Anita Giraldo

New York, NY
10027


Installation


I create multi media installations that unite the photographic image, sound media and sensor electronics. My installations have shown throughout the US and Europe.

Finding the Sky


This work is under development; details of its progress are available at https://steeliceandstone.blogspot.com/  

It’s the story of a 100-year old man who grew up in a cow town on the Colombian border with Panama.

Sound and image footage have been captured throughout South America, gleaned from locations written to his wife.

The images are from areas frequented 100 years ago, untouched, in a state of suspended animation.





Steel, Ice & Stone


Details of this work’s development are available at https://steeliceandstone.blogspot.com/

Steel Ice & Stone is a multi-media interactive installation. Nine suspended LED panels and sensor-triggered sound create an environment for memory recall.

Laser-exposed  c-prints made from 4x5 transparency. Editioned: 48 x 60 inches; Exhibition: A0: 38 x 49 inches.




See My Voice


See My Voice is a series of speech-animated photographs. All but one is a group of sequential images of a person in the act of speech, and all have a speaking unit which is programmed to speak when the viewer crosses a sensor. The viewer triggers the speaking unit; this is an interactive installation.

Working with tapes of the spoken voice has given me insight into the effect of the telephone on the way we communicate. On the telephone we form mental images of each other through what we infer from each otherʼs voices.

Itʼs possible to talk to people regularly over a period of timeand only imagine what they look like. We may speak to someone on the telephone whom we do not see for years, but the image we remember of them is frozen in the past.

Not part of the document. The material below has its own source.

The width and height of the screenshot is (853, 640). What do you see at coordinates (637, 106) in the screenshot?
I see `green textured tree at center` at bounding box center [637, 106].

When this installation was created, each piece was designed to be free-standing. Since the speaking unit is battery operated, the pieces were placed around the viewing space in an order suitable for the flow of viewers, dependent only on the room lighting set-up so that the viewer could break its beam.

When the sensor was tripped, the unit emitted sound from a small speaker behind each piece. The sensor is a small infrared-sensitive bulb which is embedded in the frame of the piece and is not immediately obvious to the viewer. The installation showed with this unit in Cincinnati and Amsterdam in 1996 and in Cologne, Germany in 1998.




Looking for Work

Looking For Work is a commission I received from the Columbia County Historical County, Kinderhook, New York, following the historical documentary book, Looking For Work, by Peter Stott. It illustrates the industrial landscapes of Columbia County. The exhibition was curated by Bonnie Yochelson.

Curatorial Statement by Bonnie Yochelson:
Looking for Work features twenty large-scale color photographs of mills, factories, bridges, and other industrial buildings of Columbia County by New York City photographer Anita Giraldo.

Unlike the county’s picturesque residences and churches, these buildings tell the story of economic development from the late-18th century to the mid-20th century. Today, they are in varying states of preservation: some have been maintained for business, some have been converted to domestic use, and some have fallen into ruin.

The sites were chosen from Looking for Work: The Industrial Archeology of Columbia County (Syracuse University Press, 376 pp. 163 illus., $49.95), written by industrial historian Peter H. Stott and commissioned by the Columbia County Historical Society. The exhibition celebrates this long-awaited book, which offers essays on the industrial history of the county’s eighteen towns and the city of Hudson; and describes 134 sites, richly illustrated with historical photographs, maps, prints, and drawings.